Segment Start: Supplied records

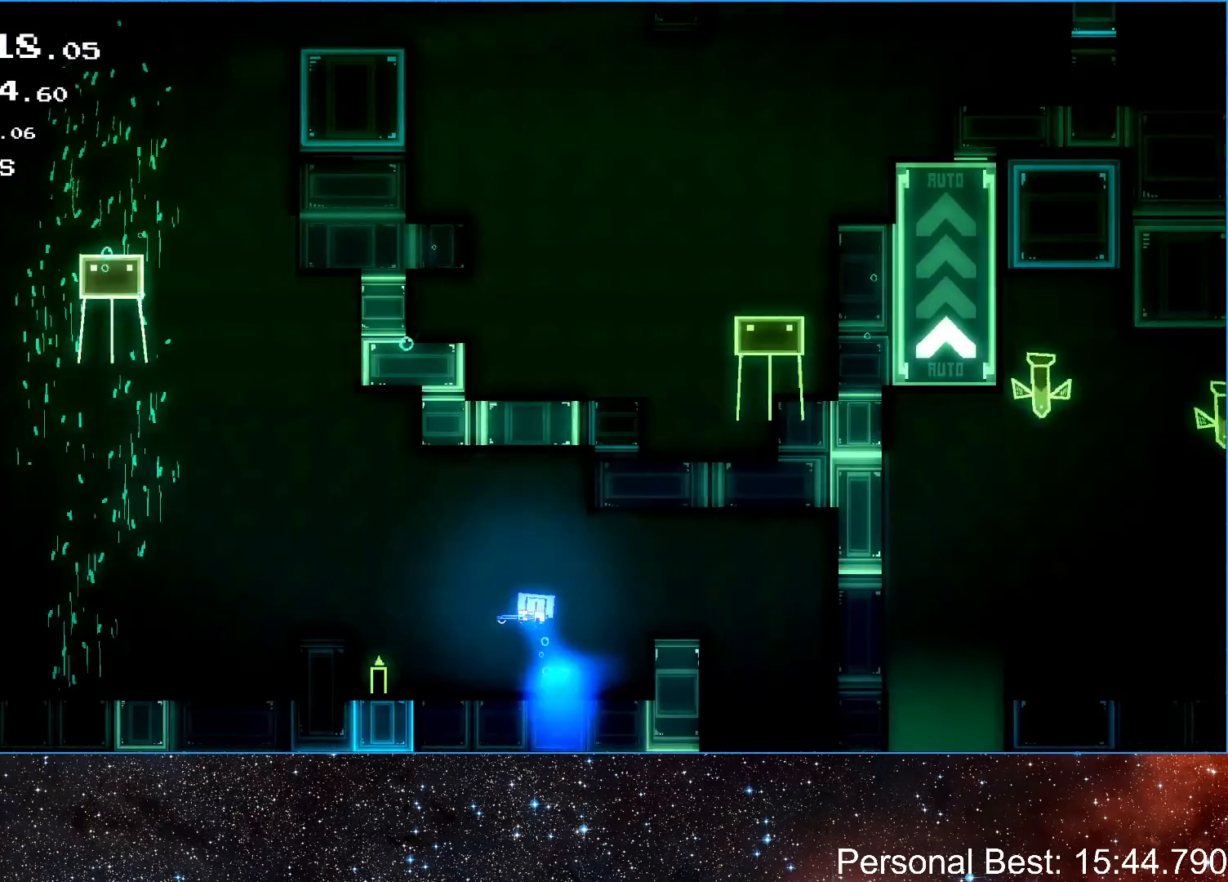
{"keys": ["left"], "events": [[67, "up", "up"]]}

Segment End: Supplied records
Segment Start: Supplied records

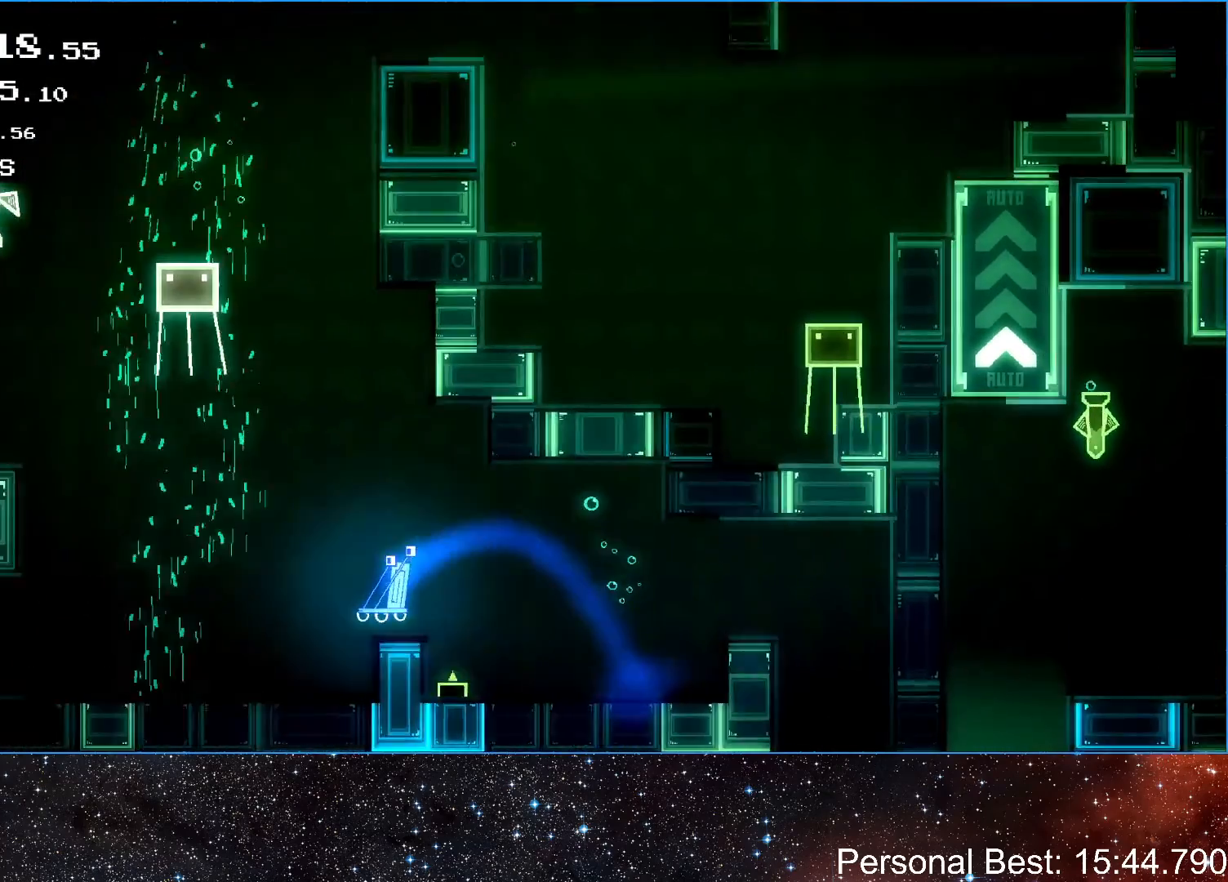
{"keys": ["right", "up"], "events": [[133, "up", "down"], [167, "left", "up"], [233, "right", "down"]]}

Segment End: Supplied records
Segment Start: Supplied records

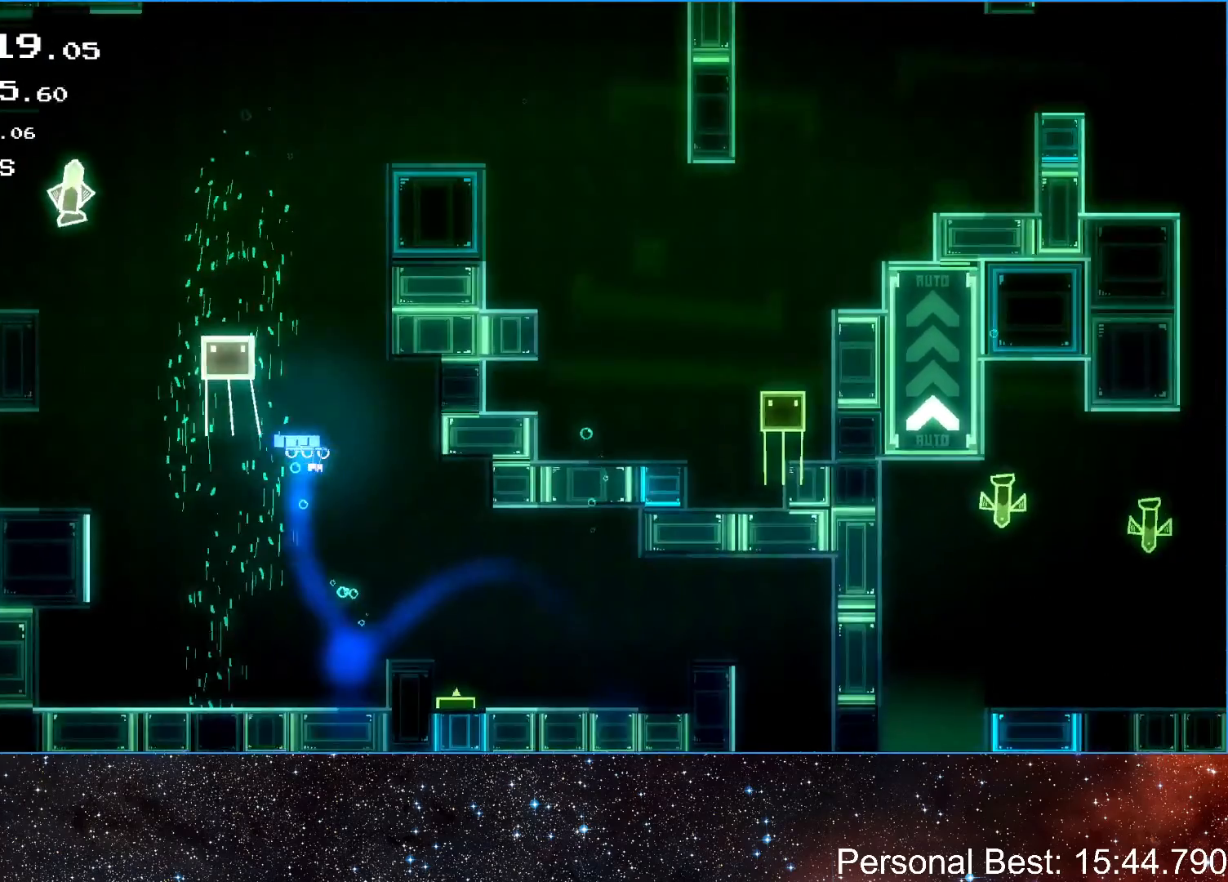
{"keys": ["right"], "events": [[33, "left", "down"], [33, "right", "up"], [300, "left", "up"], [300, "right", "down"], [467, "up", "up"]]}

Segment End: Supplied records

(Task objective):
Within the entries above, find every line where the string "down" occurs, and copy it.

(Answer below):
{"keys": ["right", "up"], "events": [[133, "up", "down"], [167, "left", "up"], [233, "right", "down"]]}
{"keys": ["right"], "events": [[33, "left", "down"], [33, "right", "up"], [300, "left", "up"], [300, "right", "down"], [467, "up", "up"]]}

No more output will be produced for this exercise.